Friday, May 6, 2011

Online Payments Security Part. II


The strong authentication devices: 3D Secure e-Card ...

Thus, in order to identify the owners of cards, but also and especially to strengthen the security of online payments, some banks have introduced single-use maps (such as e-Carte Bleue) from 2002. Electronic clone a credit card, they provide a single use code generated by the user on the site of his bank card from her real. Once payment is made with this code, it is no longer usable for any other purchases. But this type of solution prolongs the act of buying and makes it less suitable for repeated payments of small amounts (news article, listening to the unit ...). It also represents a considerable cost both to the bank and for the user, and has been poorly received by the public.
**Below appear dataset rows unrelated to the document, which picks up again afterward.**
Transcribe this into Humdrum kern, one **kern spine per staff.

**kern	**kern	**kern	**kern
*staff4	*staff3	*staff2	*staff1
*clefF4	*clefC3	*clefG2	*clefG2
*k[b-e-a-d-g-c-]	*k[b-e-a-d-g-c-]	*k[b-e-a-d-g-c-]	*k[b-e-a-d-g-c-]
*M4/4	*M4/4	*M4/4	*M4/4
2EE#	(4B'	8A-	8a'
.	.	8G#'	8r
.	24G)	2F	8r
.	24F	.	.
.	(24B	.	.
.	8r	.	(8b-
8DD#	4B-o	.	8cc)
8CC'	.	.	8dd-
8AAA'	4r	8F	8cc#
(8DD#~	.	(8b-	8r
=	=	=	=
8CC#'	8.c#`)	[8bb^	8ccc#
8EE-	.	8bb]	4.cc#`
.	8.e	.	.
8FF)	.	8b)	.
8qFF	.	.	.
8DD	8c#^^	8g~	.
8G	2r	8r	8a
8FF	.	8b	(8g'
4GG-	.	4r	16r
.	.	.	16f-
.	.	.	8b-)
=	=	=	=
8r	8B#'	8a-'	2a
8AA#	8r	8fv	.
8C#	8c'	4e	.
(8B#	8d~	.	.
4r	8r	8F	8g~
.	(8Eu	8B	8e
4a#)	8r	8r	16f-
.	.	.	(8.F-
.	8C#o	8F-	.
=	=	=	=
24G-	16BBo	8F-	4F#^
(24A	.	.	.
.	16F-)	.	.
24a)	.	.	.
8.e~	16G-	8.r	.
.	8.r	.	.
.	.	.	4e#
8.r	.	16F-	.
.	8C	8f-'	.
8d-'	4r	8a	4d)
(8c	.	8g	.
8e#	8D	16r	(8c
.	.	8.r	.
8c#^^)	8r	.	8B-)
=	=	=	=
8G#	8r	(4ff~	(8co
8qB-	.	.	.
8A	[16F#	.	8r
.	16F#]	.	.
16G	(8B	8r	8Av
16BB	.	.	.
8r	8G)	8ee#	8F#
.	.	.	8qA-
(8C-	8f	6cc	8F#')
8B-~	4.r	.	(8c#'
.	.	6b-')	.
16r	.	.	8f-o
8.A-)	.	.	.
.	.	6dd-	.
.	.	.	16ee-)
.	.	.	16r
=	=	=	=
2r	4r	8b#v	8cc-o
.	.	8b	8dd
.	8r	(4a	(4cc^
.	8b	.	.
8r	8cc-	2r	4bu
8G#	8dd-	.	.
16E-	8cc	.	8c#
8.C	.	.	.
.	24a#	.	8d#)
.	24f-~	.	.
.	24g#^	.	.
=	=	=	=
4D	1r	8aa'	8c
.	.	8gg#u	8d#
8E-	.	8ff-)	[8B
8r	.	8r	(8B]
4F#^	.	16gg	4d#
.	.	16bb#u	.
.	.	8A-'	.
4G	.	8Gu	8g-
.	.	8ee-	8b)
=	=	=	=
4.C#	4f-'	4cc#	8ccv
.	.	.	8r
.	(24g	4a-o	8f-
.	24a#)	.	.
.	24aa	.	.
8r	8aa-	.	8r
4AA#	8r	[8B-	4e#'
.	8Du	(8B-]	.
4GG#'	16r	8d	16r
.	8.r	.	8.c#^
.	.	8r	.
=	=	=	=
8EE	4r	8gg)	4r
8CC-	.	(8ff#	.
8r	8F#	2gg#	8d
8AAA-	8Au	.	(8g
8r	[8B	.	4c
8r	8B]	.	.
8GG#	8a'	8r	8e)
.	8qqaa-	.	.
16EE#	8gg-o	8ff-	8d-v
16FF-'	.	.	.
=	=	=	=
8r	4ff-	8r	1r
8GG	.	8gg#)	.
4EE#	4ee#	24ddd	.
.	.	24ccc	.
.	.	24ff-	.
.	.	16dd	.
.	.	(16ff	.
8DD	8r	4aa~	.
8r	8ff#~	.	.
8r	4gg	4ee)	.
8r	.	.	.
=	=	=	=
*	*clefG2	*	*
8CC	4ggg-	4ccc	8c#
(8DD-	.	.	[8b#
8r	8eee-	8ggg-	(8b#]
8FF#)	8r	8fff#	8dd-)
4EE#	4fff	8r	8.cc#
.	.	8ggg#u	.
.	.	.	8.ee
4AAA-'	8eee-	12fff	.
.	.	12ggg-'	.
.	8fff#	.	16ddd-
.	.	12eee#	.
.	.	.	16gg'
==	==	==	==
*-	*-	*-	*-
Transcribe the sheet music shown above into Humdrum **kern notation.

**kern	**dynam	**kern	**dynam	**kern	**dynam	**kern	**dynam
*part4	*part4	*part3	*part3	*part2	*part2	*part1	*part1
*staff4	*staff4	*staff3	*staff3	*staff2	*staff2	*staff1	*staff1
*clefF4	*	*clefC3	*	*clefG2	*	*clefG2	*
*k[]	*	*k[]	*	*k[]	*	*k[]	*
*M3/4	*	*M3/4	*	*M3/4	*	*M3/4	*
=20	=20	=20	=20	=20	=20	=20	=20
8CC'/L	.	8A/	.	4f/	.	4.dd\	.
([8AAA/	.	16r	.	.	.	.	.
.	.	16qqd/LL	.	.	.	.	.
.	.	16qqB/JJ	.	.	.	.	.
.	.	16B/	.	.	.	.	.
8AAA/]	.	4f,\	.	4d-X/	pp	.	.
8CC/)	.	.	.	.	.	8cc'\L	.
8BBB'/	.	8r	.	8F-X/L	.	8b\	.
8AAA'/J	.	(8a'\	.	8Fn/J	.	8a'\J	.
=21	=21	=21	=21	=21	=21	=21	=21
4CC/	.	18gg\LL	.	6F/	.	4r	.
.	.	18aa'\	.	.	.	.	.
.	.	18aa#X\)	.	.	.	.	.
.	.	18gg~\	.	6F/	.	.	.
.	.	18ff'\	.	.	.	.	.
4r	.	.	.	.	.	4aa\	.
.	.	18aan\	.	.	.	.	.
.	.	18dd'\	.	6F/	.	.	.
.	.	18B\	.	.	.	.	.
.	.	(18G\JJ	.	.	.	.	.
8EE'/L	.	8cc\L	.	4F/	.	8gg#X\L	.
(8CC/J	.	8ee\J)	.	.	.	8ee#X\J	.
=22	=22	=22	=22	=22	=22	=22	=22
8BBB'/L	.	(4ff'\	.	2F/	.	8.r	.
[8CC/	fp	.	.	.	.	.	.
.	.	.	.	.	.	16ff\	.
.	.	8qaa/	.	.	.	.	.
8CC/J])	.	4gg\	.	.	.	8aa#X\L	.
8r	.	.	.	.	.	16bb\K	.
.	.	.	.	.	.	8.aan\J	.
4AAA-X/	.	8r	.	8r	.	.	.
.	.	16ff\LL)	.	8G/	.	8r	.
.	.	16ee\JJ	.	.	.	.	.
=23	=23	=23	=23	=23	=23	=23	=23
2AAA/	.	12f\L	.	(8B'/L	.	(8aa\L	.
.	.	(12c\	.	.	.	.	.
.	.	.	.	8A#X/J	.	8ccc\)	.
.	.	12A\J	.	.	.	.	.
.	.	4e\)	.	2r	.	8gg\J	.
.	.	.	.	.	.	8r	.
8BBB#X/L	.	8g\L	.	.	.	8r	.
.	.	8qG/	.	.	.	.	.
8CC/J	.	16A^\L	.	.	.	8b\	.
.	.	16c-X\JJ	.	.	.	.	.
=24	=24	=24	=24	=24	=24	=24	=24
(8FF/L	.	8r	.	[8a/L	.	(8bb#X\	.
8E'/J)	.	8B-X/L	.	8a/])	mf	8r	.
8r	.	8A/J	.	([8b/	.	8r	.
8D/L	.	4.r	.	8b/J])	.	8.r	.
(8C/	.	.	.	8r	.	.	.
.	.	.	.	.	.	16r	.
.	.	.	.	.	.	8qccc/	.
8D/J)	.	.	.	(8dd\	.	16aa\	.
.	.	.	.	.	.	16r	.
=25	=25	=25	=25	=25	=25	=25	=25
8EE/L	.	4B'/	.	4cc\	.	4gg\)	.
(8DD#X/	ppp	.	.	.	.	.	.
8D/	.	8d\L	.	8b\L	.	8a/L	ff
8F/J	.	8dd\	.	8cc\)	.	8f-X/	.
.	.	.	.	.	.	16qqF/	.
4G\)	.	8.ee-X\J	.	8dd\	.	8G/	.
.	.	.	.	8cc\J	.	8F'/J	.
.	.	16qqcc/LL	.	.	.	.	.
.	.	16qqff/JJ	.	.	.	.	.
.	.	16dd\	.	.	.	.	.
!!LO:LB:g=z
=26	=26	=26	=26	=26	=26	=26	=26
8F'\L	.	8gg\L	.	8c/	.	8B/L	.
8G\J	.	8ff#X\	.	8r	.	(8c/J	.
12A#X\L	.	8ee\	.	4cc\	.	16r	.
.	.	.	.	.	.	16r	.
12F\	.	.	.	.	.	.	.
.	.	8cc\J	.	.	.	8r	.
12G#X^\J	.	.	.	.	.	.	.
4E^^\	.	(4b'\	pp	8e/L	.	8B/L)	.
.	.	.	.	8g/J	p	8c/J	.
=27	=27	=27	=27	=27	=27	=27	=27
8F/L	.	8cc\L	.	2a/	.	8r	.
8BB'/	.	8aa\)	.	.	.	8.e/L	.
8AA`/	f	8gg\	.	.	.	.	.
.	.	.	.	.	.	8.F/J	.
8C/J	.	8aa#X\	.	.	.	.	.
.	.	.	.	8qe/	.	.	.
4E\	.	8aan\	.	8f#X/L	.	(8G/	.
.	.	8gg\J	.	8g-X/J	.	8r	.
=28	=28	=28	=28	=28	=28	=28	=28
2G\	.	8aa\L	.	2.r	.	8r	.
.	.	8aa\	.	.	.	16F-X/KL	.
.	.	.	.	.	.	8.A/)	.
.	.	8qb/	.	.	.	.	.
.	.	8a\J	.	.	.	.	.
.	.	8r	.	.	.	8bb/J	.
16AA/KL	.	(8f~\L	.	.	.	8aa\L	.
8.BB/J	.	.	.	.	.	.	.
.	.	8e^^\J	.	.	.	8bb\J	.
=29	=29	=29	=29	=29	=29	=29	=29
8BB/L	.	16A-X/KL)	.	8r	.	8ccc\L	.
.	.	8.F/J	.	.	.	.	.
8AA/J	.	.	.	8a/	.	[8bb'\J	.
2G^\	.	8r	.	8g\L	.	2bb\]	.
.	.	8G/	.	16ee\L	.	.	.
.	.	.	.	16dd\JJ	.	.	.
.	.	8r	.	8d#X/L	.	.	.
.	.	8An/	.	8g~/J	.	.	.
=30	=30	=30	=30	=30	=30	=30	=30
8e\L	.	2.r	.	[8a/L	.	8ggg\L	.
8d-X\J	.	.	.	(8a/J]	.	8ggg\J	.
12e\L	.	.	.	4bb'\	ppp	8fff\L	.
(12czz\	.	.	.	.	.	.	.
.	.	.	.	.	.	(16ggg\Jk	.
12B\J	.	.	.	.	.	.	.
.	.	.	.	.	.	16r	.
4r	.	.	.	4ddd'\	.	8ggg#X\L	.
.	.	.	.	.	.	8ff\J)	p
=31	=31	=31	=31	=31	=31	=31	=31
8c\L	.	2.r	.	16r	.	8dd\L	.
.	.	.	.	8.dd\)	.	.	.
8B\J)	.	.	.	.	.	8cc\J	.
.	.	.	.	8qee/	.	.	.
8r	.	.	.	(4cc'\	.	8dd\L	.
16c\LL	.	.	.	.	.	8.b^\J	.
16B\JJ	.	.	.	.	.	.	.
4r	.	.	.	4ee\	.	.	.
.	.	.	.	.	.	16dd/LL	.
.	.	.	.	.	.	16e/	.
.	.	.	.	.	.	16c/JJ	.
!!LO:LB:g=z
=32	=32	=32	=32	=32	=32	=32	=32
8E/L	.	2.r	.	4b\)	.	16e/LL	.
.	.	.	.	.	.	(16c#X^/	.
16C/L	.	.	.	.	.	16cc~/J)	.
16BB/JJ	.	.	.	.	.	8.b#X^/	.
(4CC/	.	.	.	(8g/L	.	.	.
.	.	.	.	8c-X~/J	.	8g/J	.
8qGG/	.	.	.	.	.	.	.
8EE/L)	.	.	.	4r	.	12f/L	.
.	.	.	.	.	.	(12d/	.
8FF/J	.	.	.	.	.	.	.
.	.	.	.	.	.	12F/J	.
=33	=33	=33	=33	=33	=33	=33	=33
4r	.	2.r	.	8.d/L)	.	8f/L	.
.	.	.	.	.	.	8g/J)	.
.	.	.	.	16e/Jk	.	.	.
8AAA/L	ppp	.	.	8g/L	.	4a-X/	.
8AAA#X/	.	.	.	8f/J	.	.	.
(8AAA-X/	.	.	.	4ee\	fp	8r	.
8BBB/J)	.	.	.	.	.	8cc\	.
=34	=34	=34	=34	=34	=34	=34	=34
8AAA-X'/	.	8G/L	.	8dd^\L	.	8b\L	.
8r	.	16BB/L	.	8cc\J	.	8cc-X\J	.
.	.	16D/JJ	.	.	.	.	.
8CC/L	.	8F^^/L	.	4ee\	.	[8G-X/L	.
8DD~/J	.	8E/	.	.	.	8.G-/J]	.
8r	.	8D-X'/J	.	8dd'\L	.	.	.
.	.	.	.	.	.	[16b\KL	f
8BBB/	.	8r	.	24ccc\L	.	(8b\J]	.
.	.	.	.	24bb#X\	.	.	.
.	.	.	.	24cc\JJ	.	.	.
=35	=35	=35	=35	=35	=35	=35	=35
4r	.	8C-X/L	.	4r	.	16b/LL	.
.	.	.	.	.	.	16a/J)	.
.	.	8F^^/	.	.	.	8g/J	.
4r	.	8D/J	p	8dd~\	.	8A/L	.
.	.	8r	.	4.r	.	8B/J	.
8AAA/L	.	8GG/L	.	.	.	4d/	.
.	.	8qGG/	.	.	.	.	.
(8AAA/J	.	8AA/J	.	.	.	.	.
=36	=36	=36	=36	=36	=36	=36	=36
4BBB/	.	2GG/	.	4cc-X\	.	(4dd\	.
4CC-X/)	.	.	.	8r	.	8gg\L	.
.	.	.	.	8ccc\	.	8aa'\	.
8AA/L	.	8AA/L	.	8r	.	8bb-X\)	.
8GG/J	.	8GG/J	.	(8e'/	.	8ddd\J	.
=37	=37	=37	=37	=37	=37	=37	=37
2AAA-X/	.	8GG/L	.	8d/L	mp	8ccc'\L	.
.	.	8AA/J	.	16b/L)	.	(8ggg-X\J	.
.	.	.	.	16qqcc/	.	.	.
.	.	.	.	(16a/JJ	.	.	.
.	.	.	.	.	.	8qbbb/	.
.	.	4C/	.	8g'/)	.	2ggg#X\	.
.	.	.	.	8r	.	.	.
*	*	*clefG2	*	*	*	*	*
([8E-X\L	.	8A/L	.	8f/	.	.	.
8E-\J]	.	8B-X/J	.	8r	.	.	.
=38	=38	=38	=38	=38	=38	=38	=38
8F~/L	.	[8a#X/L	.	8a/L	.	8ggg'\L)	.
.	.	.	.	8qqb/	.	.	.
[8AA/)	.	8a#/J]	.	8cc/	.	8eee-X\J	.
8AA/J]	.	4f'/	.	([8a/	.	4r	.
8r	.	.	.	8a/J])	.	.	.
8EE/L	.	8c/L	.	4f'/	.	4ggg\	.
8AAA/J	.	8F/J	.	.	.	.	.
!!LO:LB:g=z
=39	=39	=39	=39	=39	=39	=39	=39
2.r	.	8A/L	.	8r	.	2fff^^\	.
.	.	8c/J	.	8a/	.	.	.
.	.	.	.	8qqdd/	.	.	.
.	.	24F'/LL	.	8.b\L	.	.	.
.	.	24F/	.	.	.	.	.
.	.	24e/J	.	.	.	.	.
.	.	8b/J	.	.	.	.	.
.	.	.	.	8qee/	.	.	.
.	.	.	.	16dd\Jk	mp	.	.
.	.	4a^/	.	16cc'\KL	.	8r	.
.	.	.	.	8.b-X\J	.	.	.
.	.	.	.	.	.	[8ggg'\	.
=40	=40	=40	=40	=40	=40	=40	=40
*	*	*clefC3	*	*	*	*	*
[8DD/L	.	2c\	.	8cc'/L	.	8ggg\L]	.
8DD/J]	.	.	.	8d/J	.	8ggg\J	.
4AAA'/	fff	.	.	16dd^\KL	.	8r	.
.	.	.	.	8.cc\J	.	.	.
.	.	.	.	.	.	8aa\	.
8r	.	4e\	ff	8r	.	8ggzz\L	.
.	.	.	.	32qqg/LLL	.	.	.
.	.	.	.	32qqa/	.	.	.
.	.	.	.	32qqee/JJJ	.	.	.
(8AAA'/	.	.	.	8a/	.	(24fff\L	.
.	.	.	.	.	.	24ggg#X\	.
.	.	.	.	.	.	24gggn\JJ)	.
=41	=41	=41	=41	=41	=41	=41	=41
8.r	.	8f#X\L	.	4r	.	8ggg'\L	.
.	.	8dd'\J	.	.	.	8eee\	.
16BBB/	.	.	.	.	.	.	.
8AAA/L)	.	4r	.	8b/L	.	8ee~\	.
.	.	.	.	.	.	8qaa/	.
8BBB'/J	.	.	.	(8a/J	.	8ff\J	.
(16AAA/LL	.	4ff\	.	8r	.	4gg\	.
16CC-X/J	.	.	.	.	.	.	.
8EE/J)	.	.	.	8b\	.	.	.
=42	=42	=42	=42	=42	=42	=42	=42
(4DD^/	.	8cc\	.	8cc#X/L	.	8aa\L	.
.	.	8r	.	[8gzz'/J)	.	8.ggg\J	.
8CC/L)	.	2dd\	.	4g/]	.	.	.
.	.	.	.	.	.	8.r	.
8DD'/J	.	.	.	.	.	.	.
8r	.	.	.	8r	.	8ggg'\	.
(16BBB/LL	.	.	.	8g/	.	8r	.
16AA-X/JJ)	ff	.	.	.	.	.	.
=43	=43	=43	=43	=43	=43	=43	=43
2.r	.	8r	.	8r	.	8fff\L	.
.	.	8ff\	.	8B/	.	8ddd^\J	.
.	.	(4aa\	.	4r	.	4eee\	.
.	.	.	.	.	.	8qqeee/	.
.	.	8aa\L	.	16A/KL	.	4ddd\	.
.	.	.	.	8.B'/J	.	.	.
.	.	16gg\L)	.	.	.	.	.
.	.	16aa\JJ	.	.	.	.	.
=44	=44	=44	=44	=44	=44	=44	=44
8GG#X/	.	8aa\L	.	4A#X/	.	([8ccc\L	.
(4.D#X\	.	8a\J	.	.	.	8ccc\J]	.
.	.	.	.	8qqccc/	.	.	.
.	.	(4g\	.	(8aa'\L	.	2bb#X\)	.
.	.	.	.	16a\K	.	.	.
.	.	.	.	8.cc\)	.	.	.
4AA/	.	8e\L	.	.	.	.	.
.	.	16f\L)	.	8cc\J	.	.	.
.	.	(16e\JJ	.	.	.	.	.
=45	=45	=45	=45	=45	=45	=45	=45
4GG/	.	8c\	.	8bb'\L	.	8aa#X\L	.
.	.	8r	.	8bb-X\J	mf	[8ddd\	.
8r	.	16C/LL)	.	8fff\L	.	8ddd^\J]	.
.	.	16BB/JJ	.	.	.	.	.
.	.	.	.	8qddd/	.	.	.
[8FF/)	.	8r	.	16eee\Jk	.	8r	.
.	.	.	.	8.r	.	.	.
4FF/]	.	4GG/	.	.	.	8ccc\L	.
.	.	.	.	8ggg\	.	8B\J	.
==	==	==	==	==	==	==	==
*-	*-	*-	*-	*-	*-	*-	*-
Therefore, some banks have decided to implement the system in 2008 "3D Secure". Any buyer must take on a secure page on the bank a secret code known only to him, as well as authenticating the cardholder. The debate remains about the nature of this code. Used to launch 3DS, date of birth as the user PIN is gradually put aside in favor of an SMS sent by the bank, the most popular solution among Internet users, or a code transmitted by a "token “.  It remains to weigh the cost of these solutions, which can range from 0.5 to over 10 € per cardholder per year.

Unfortunately, this system proved to be confusing in practice much more than expected to the Internet. Very little communication was made to holders of cards, whether through banks or online shopping sites, most buyers were confused and even frightened at the appearance of a separate page asking them for such as their date of birth, and that at the most critical of the act of purchase: payment. Many of them have therefore preferred to abandon their purchases for fear of attempted fraud or phishing ... Consequently; a large number of sites selling online immediately contacted their banks to exit the 3D Secure system, after finding a reduction in sales volume up to 20%.

The challenge is therefore to secure adequate payments to deter fraudsters, without complicating the process of payment and impacting end of the chain volume of sales.